At UCLA, Caskey taught the MBA financial accounting core, a financial accounting elective, and theoretical and empirical subjects in Anderson’s PhD program.

When weighing his move to Purdue, Caskey says he factored in the “intellectual environment, especially among accounting faculty, excellent business school and university, and a safe, quiet town to live in.

“Purdue has it all in terms of what my wife Sharareh and I were looking for. I was already well-acquainted with most of the accounting faculty, and excited at the prospect of having them as colleagues and coauthors,” he says.

Caskey adds he was impressed by what he saw when he visited campus. “In the early morning, we saw many students already up and studying in the coffee shops. That combination of smarts plus work ethic almost guarantees career success.”

He says he has no qualms about leaving southern California for Indiana. “My wife spent her teenage and college years in the Toronto area, while I spent mine in Michigan, so we know and appreciate the four seasons,” he says. “We also look forward to living in a college town that has the quietness of a small town plus the extras that the university brings.”
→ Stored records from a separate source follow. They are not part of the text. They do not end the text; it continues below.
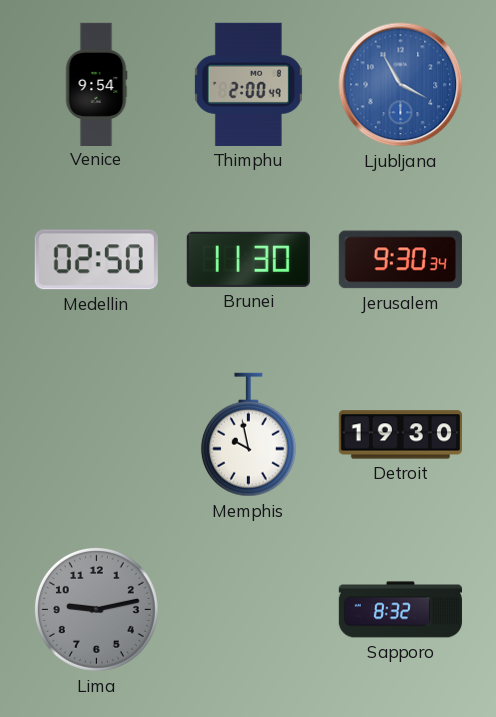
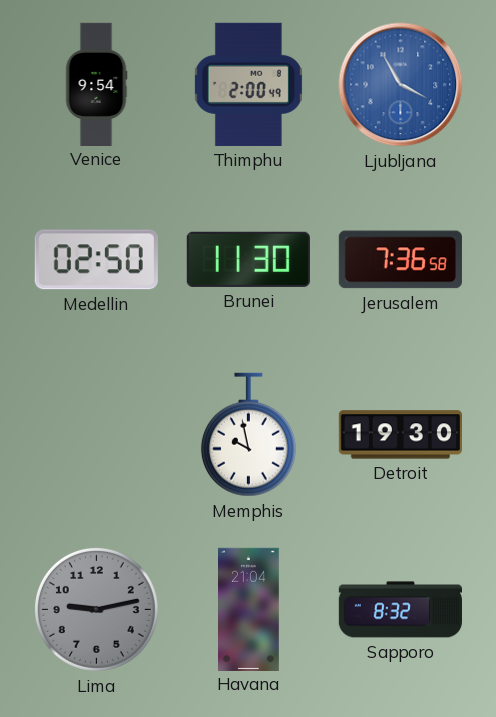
Jerusalem: 9:30 -> 7:36
Havana: none -> 21:04
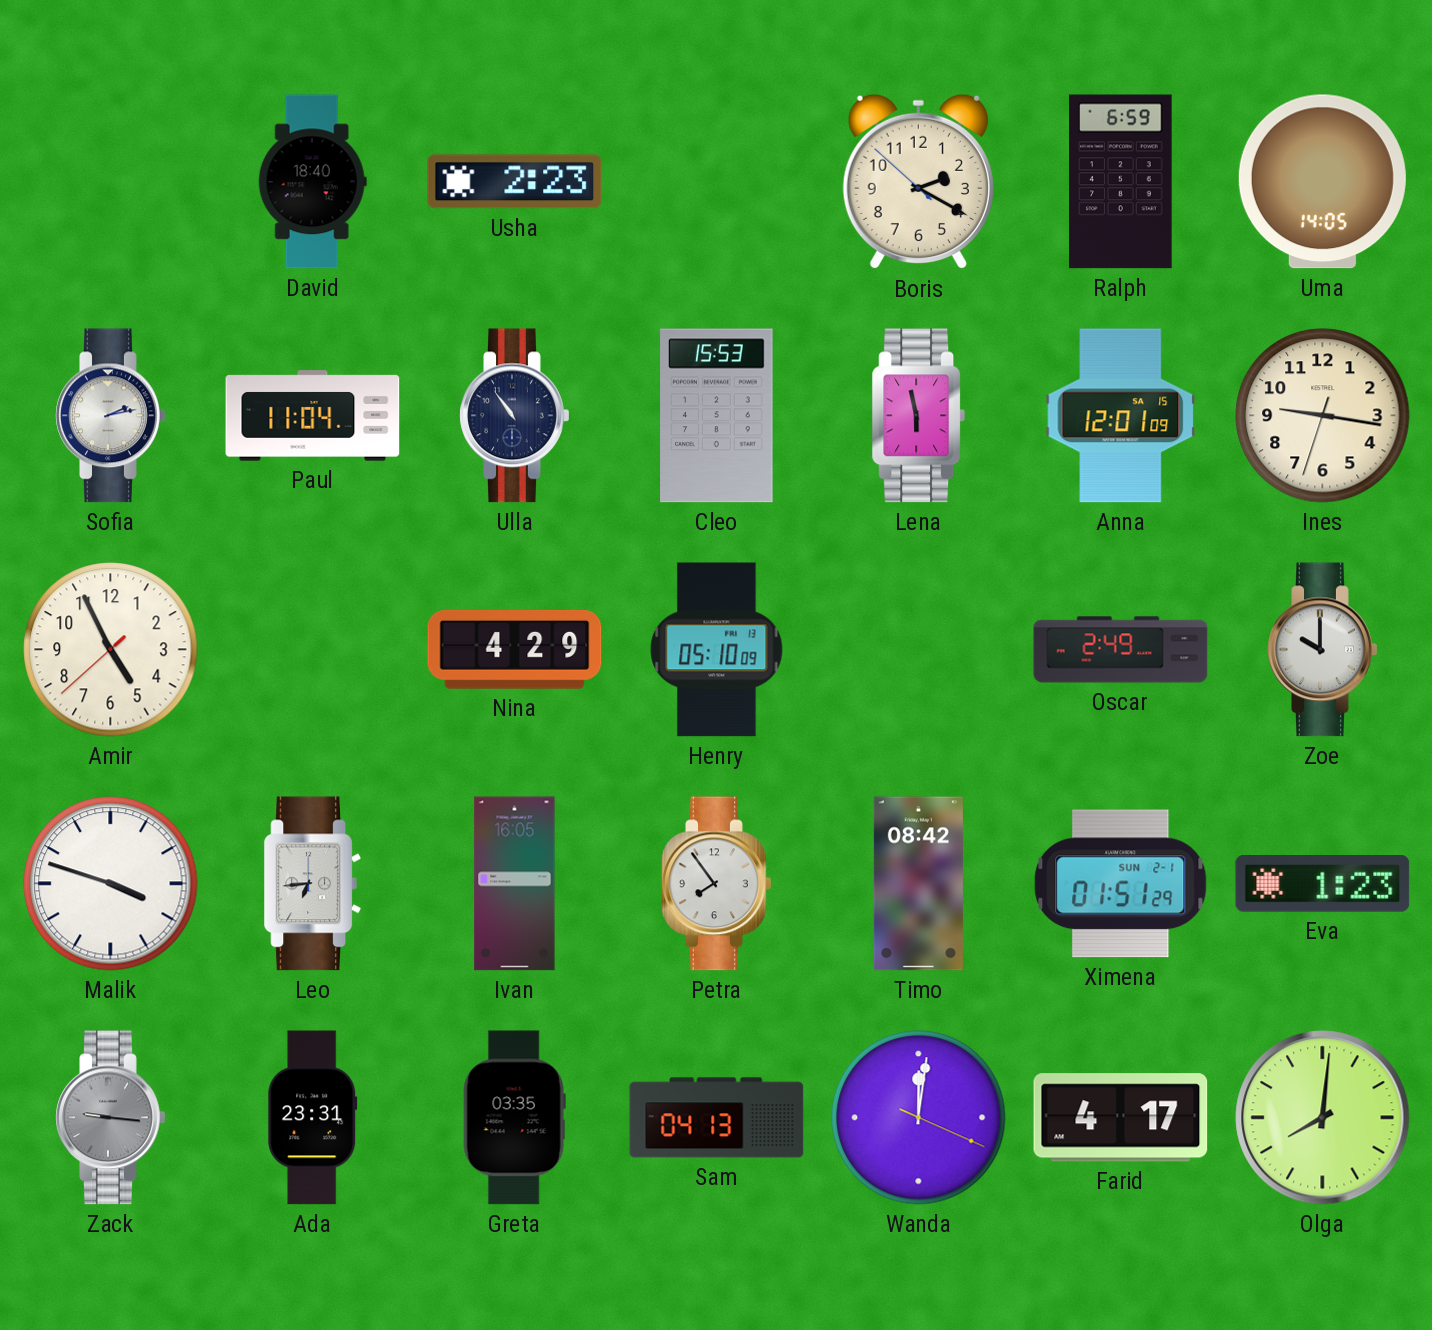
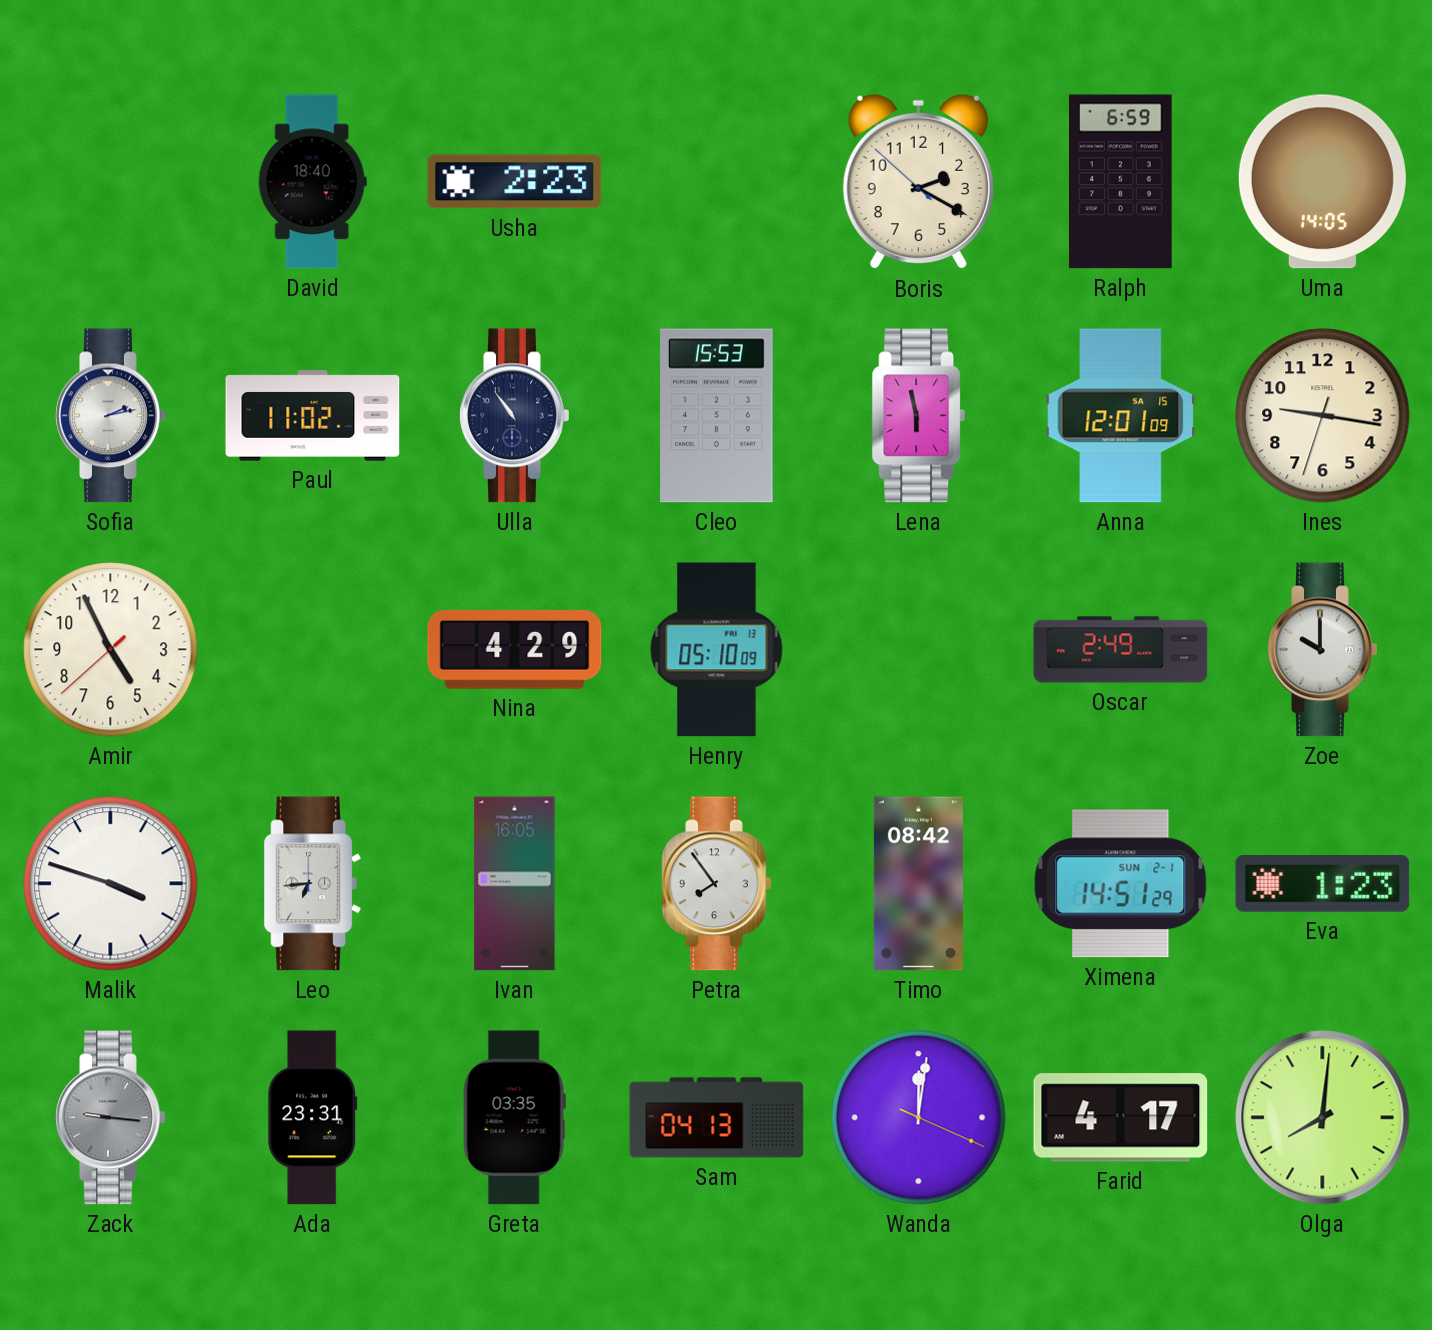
Paul: 11:04 -> 11:02
Ximena: 01:51 -> 14:51
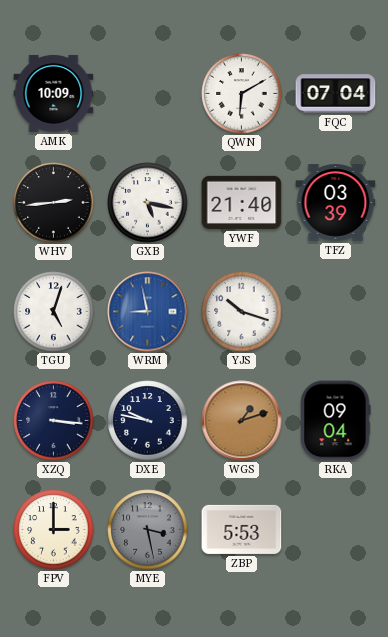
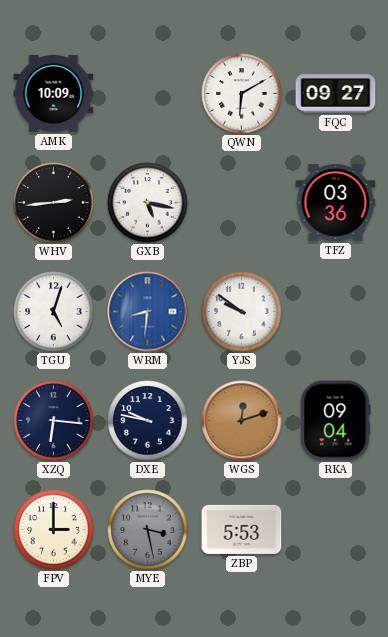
FQC: 07:04 -> 09:27
YWF: 21:40 -> none
TFZ: 03:39 -> 03:36
WRM: 8:58 -> 8:31
YJS: 10:18 -> 9:51
XZQ: 3:16 -> 6:16
WGS: 1:12 -> 12:12
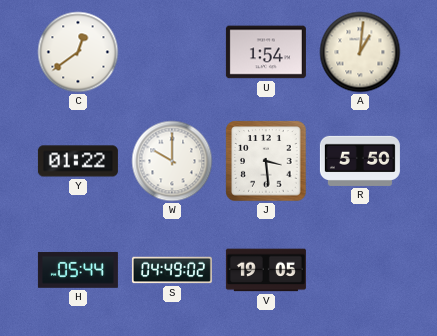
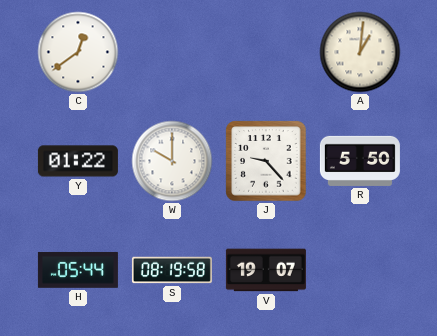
U: 1:54 -> none
J: 3:29 -> 9:23
S: 04:49 -> 08:19
V: 19:05 -> 19:07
The Daniels School is more rigorous than its peers in theoretical accounting, notes Dr. Samuel R. Allen Dean Jim Bullard. Caskey’s hire highlights and builds upon that rigor.

The school’s accounting department has added several outstanding researchers in recent years, says Emanuel T. Weiler Professor Gus De Franco — and Caskey’s hire continues the momentum. 

“He is an exceptional scholar and a welcome addition to our faculty,” says De Franco.

Martin Dufwenberg poses with a bronze boilermaker statue
Martin Dufwenberg

Martin Dufwenberg is the Karl and Stevie Eller Professor of Economics and director of the Institute for Behavioral Economics at the University of Arizona’s Eller College of Management. He has served as the college’s economics department head since 2020. Dufwenberg’s research explores topics in behavioral economics. He works on how to incorporate emotions and other forms of belief-dependent motivations into economic analysis using an analytical framework called psychological game theory. He comes to Purdue in summer 2025.

“He brings a unique blend of theoretical and experimental approaches to the study of economics,” says Brian Roberson, economics department head and senior associate dean. “Dufwenberg’s research on psychological game theory allows for a deeper understanding of human behavior in strategic settings, incorporating emotions, social norms, and image concerns. His reputation as a leading scholar in these areas contributes to the economics department’s continued strength in behavioral and experimental economic research.”

Roberson says Dufwenberg will teach all academic levels — undergraduate to PhD — and will be involved with the school’s Vernon Smith Experimental Economics Laboratory and the Center for Behavioral Economics, Experiments and Public Policy.

“His expertise and innovative research will be valuable assets to our department and the broader Purdue community,” says Roberson.

Dufwenberg says he is fascinated by strategic interaction not only in theory but in practice.

“I use game theory and experiments to incorporate insights from psychology into economic analysis,” he says. “Many of my new colleagues at the Daniels School have overlapping research interests and they have done work that I admire greatly. I’m thrilled to join the team and look forward to interacting with them.”

Dufwenberg was educated at Uppsala University in Sweden and enjoys golf, tennis, squash, bridge, and poker. He’s enjoyed more than two decades in Arizona but says Purdue’s enthusiasm and the refresh from meeting new colleagues drew him to the Daniels School.

The talent-based Moveable Dream Hires program is designed to attract high-performing, top-caliber faculty to Purdue even when the topic-based openings in a given year do not match the moveable talent.